Beoordeling van de beëindiging van de WAO-uitkering en de noodzaak van een uitlooptermijn

In deze zaak gaat het om het hoger beroep van appellante tegen de uitspraak van de rechtbank Almelo van 7 april 2006, waarin het beroep tegen een besluit van het Uitvoeringsinstituut werknemersverzekeringen (Uwv) ongegrond werd verklaard. Het Uwv had bij besluit van 9 maart 2004 geweigerd om per 27 mei 2003 een WAO-uitkering toe te kennen aan een werkneemster van appellante. Na bezwaar van appellante werd dit besluit herroepen en werd aan de werkneemster een uitkering toegekend over de periode van 27 mei 2003 tot 9 februari 2004, met een mate van arbeidsongeschiktheid van 80 tot 100%.

Appellante stelde in hoger beroep dat het Uwv een uitlooptermijn in acht had moeten nemen bij de beëindiging van de uitkering. De rechtbank had echter overwogen dat dit niet nodig was, aangezien het ging om een afgesloten periode in het verleden. Tijdens de zitting op 5 februari 2008 was appellante niet aanwezig, maar het Uwv werd vertegenwoordigd door L.A.P. ter Laak. De Raad voor de Rechtspraak bevestigde de uitspraak van de rechtbank en oordeelde dat er geen aanleiding was om het Uwv te veroordelen in de proceskosten van appellante.
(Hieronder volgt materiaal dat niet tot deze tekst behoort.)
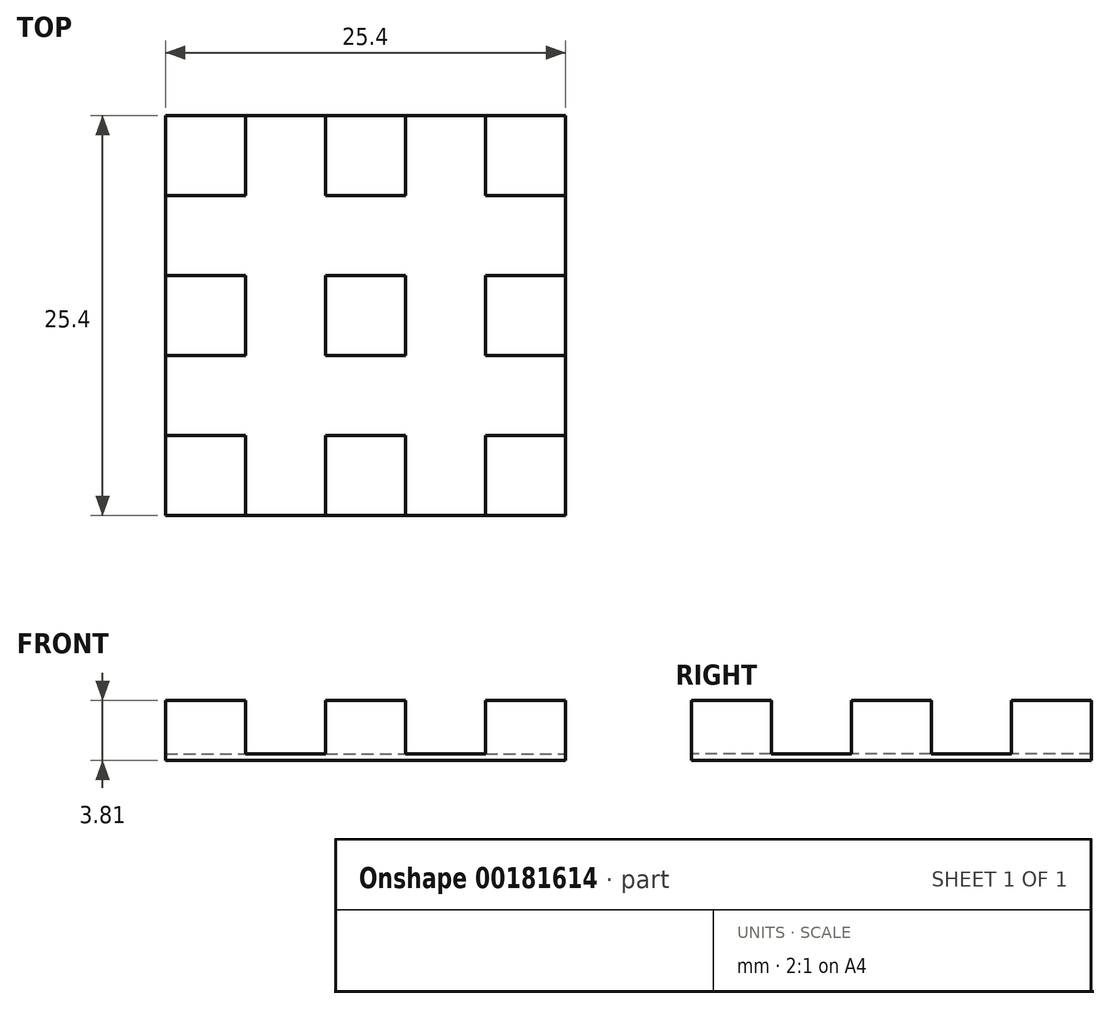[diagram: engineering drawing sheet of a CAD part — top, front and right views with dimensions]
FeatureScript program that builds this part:
annotation { "Feature Type Name" : "Feature", "Feature Type Description" : "" }
export const myFeature = defineFeature(function(context is Context, id is Id, definition is map)
    precondition{}
    {
        {
            var Q0;
            Q0=qCreatedBy(makeId("Top.planeOp"),FACE);
            var sketch = newSketch(context, id + "F0", { "sketchPlane" : qUnion([Q0])});
            skLineSegment(sketch, "E0.bottom", {"start": v(-12.7, 12.7) * mm, "end": v(12.7, 12.7) * mm});
            skLineSegment(sketch, "E0.top", {"start": v(-12.7, -12.7) * mm, "end": v(12.7, -12.7) * mm});
            skLineSegment(sketch, "E0.left", {"start": v(-12.7, 12.7) * mm, "end": v(-12.7, -12.7) * mm});
            skLineSegment(sketch, "E0.right", {"start": v(12.7, 12.7) * mm, "end": v(12.7, -12.7) * mm});
            skLineSegment(sketch, "E1.0", {"start": v(-7.62, 12.7) * mm, "end": v(-7.62, 7.62) * mm});
            skLineSegment(sketch, "E2.0", {"start": v(7.62, 12.7) * mm, "end": v(7.62, 7.62) * mm});
            skLineSegment(sketch, "E3.0", {"start": v(2.54, 12.7) * mm, "end": v(2.54, 7.62) * mm});
            skLineSegment(sketch, "E4.0", {"start": v(-2.54, 12.7) * mm, "end": v(-2.54, 7.62) * mm});
            skLineSegment(sketch, "E5.0", {"start": v(-12.7, 7.62) * mm, "end": v(-7.62, 7.62) * mm});
            skLineSegment(sketch, "E6.0", {"start": v(-12.7, 2.54) * mm, "end": v(-7.62, 2.54) * mm});
            skLineSegment(sketch, "E7.0", {"start": v(-12.7, -7.62) * mm, "end": v(-7.62, -7.62) * mm});
            skLineSegment(sketch, "E8.0", {"start": v(-12.7, -2.54) * mm, "end": v(-7.62, -2.54) * mm});
            skLineSegment(sketch, "E9.trimOffspring", {"start": v(-7.62, -7.62) * mm, "end": v(-7.62, -12.7) * mm});
            skLineSegment(sketch, "E10.trimOffspring", {"start": v(-2.54, -7.62) * mm, "end": v(2.54, -7.62) * mm});
            skLineSegment(sketch, "E11.trimOffspring", {"start": v(-2.54, -7.62) * mm, "end": v(-2.54, -12.7) * mm});
            skLineSegment(sketch, "E12.trimOffspring", {"start": v(-2.54, -2.54) * mm, "end": v(2.54, -2.54) * mm});
            skLineSegment(sketch, "E13.trimOffspring", {"start": v(-2.54, 2.54) * mm, "end": v(2.54, 2.54) * mm});
            skLineSegment(sketch, "E14.trimOffspring", {"start": v(-7.62, 2.54) * mm, "end": v(-7.62, -2.54) * mm});
            skLineSegment(sketch, "E15.trimOffspring", {"start": v(-2.54, 7.62) * mm, "end": v(2.54, 7.62) * mm});
            skLineSegment(sketch, "E16.trimOffspring", {"start": v(-2.54, 2.54) * mm, "end": v(-2.54, -2.54) * mm});
            skLineSegment(sketch, "E17.trimOffspring", {"start": v(2.54, 2.54) * mm, "end": v(2.54, -2.54) * mm});
            skLineSegment(sketch, "E18.trimOffspring", {"start": v(7.62, 7.62) * mm, "end": v(12.7, 7.62) * mm});
            skLineSegment(sketch, "E19.trimOffspring", {"start": v(7.62, 2.54) * mm, "end": v(7.62, -2.54) * mm});
            skLineSegment(sketch, "E20.trimOffspring", {"start": v(7.62, 2.54) * mm, "end": v(12.7, 2.54) * mm});
            skLineSegment(sketch, "E21.trimOffspring", {"start": v(7.62, -2.54) * mm, "end": v(12.7, -2.54) * mm});
            skLineSegment(sketch, "E22.trimOffspring", {"start": v(7.62, -7.62) * mm, "end": v(7.62, -12.7) * mm});
            skLineSegment(sketch, "E23.trimOffspring", {"start": v(7.62, -7.62) * mm, "end": v(12.7, -7.62) * mm});
            skLineSegment(sketch, "E24.trimOffspring", {"start": v(2.54, -7.62) * mm, "end": v(2.54, -12.7) * mm});
            skSolve(sketch);
        }
        {
            var Q0;
            {var subQ13=sQuery(id+"F0.wireOp",EDGE,"E1.0");Q0=makeQuery(id+"F0.imprint","IMPRINT",FACE,{"disambiguationData":[TD([[makeQuery(id+"F0.imprint","IMPRINT",EDGE,{"derivedFrom":subQ13}),1.0]])]});}
            extrude(context, id + "F1", {"entities" : qUnion([Q0]), "depth" : 0.4 * mm, "offsetDistance" : 25.4 * mm});
        }
        {
            var Q0;
            {var subQ4=sQuery(id+"F0.wireOp",EDGE,"E7.0");Q0=makeQuery(id+"F0.imprint","IMPRINT",FACE,{"disambiguationData":[TD([[makeQuery(id+"F0.imprint","IMPRINT",EDGE,{"derivedFrom":subQ4}),-1.0]])]});}
            var Q1;
            {var subQ0=sQuery(id+"F0.wireOp",EDGE,"E6.0");Q1=makeQuery(id+"F0.imprint","IMPRINT",FACE,{"disambiguationData":[TD([[makeQuery(id+"F0.imprint","IMPRINT",EDGE,{"derivedFrom":subQ0}),-1.0]])]});}
            var Q2;
            {var subQ3=sQuery(id+"F0.wireOp",EDGE,"E1.0");Q2=makeQuery(id+"F0.imprint","IMPRINT",FACE,{"disambiguationData":[TD([[makeQuery(id+"F0.imprint","IMPRINT",EDGE,{"derivedFrom":subQ3}),-1.0]])]});}
            var Q3;
            {var subQ0=sQuery(id+"F0.wireOp",EDGE,"E3.0");Q3=makeQuery(id+"F0.imprint","IMPRINT",FACE,{"disambiguationData":[TD([[makeQuery(id+"F0.imprint","IMPRINT",EDGE,{"derivedFrom":subQ0}),-1.0]])]});}
            var Q4;
            Q4=makeQuery(id+"F0.imprint","IMPRINT",FACE,{"disambiguationData":[TD([[makeQuery(id+"F0.imprint","IMPRINT",EDGE,{"derivedFrom":sQuery(id+"F0.wireOp",EDGE,"E12.trimOffspring")}),1.0]])]});
            var Q5;
            Q5=makeQuery(id+"F0.imprint","IMPRINT",FACE,{"disambiguationData":[TD([[makeQuery(id+"F0.imprint","IMPRINT",EDGE,{"derivedFrom":sQuery(id+"F0.wireOp",EDGE,"E19.trimOffspring")}),1.0]])]});
            var Q6;
            {var subQ3=sQuery(id+"F0.wireOp",EDGE,"E2.0");Q6=makeQuery(id+"F0.imprint","IMPRINT",FACE,{"disambiguationData":[TD([[makeQuery(id+"F0.imprint","IMPRINT",EDGE,{"derivedFrom":subQ3}),1.0]])]});}
            var Q7;
            {var subQ3=sQuery(id+"F0.wireOp",EDGE,"E22.trimOffspring");Q7=makeQuery(id+"F0.imprint","IMPRINT",FACE,{"disambiguationData":[TD([[makeQuery(id+"F0.imprint","IMPRINT",EDGE,{"derivedFrom":subQ3}),1.0]])]});}
            var Q8;
            Q8=makeQuery(id+"F0.imprint","IMPRINT",FACE,{"disambiguationData":[TD([[makeQuery(id+"F0.imprint","IMPRINT",EDGE,{"derivedFrom":sQuery(id+"F0.wireOp",EDGE,"E10.trimOffspring")}),-1.0]])]});
            extrude(context, id + "F2", {"entities" : qUnion([Q0, Q1, Q2, Q3, Q4, Q5, Q6, Q7, Q8]), "operationType" : NewBodyOperationType.ADD, "depth" : 3.8 * mm, "offsetDistance" : 25.4 * mm});
        }
    });
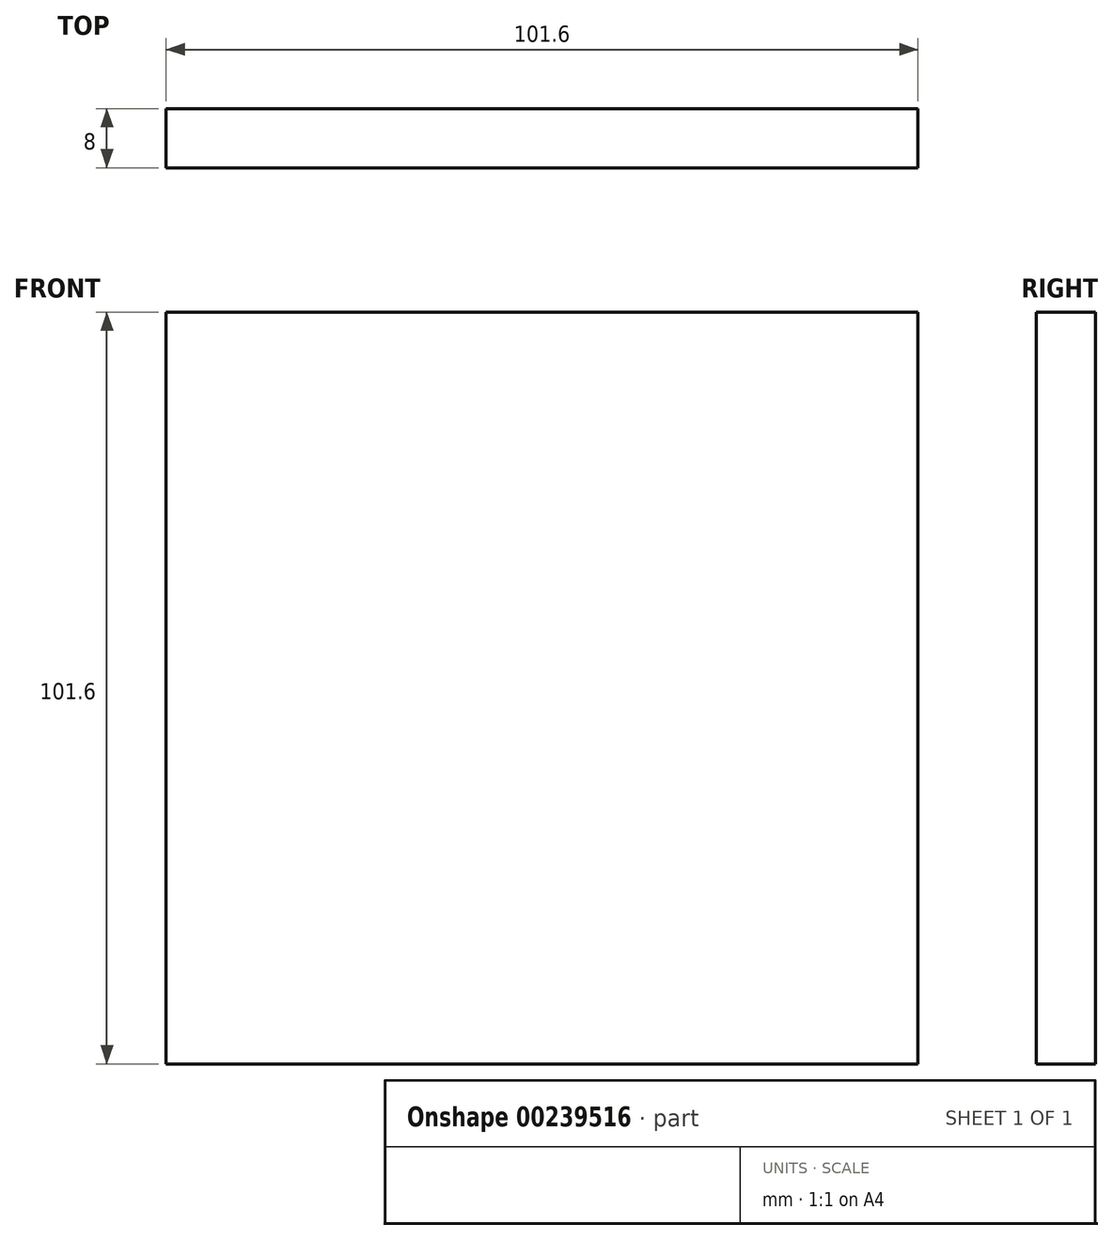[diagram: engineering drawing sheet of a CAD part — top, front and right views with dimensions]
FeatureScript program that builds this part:
annotation { "Feature Type Name" : "Feature", "Feature Type Description" : "" }
export const myFeature = defineFeature(function(context is Context, id is Id, definition is map)
    precondition{}
    {
        {
            assignVariable(context, id + "F0", {"name" : "P", "anyValue" : 4});
        }
        {
            var Q0;
            Q0=qCreatedBy(makeId("Front.planeOp"),FACE);
            var sketch = newSketch(context, id + "F1", { "sketchPlane" : qUnion([Q0])});
            skLineSegment(sketch, "E0.bottom", {"start": v(-50.8, 50.8) * mm, "end": v(50.8, 50.8) * mm});
            skLineSegment(sketch, "E0.top", {"start": v(-50.8, -50.8) * mm, "end": v(50.8, -50.8) * mm});
            skLineSegment(sketch, "E0.left", {"start": v(-50.8, 50.8) * mm, "end": v(-50.8, -50.8) * mm});
            skLineSegment(sketch, "E0.right", {"start": v(50.8, 50.8) * mm, "end": v(50.8, -50.8) * mm});
            skPoint(sketch, "E0.middle", {"position": v(0, 0) * mm});
            skSolve(sketch);
        }
        {
            var Q0;
            Q0 = qSketchRegion(id + "F1", true);
            extrude(context, id + "F2", {"entities" : qUnion([Q0]), "endBound" : BoundingType.SYMMETRIC, "depth" : ((getVariable(context, 'P')) * (2)) * mm});
        }
    });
De Raad concludeerde dat de datum van beëindiging van de WAO-uitkering, 9 februari 2004, correct was en dat de grief van appellante met betrekking tot de materiële wijziging van het besluit geen doel trof. Het hoger beroep van appellante werd derhalve afgewezen, en de uitspraak werd openbaar gedaan op 18 maart 2008.

Uitspraak

06/2906 WAO
Centrale Raad van Beroep
Meervoudige kamer
U I T S P R A A K
op het hoger beroep van:
[Appellante],
tegen de uitspraak van de rechtbank Almelo van 7 april 2006, 04/1016 (hierna: aangevallen uitspraak),
in het geding tussen:
appellante
en
de Raad van bestuur van het Uitvoeringsinstituut werknemersverzekeringen (hierna: Uwv).
Datum uitspraak: 18 maart 2008
I. PROCESVERLOOP
Namens appellante heeft B.J. Velner te Almelo hoger beroep ingesteld.
Het Uwv heeft een verweerschrift ingediend.
Het onderzoek ter zitting heeft plaatsgevonden op 5 februari 2008. Appellante is daarbij niet verschenen. Het Uwv heeft zich doen vertegenwoordigen door L.A.P. ter Laak.
II. OVERWEGINGEN
Bij besluit van 9 maart 2004 heeft het Uwv geweigerd om per 27 mei 2003 een uitkering in het kader van de Wet op de Arbeidsongeschiktheidsverzekering (WAO) toe te kennen aan [naam werkneemster], een werkneemster van appellante. Nadat appelante daartegen bezwaar had gemaakt, is bij het thans bestreden besluit van 9 september 2004 het besluit van 9 maart 2004 herroepen en is aan de werkneemster over de periode van 27 mei 2003 tot 9 februari 2004 een WAO-uitkering toegekend, berekend naar een mate van arbeidsongeschiktheid van 80 tot 100%.
Appellante heeft tegen het bestreden besluit beroep ingesteld. De rechtbank heeft dat beroep bij de aangevallen uitspraak ongegrond verklaard. De rechtbank heeft daarbij onder meer overwogen dat het Uwv bij de beëindiging van de uitkering geen uitlooptermijn in acht behoefde te nemen.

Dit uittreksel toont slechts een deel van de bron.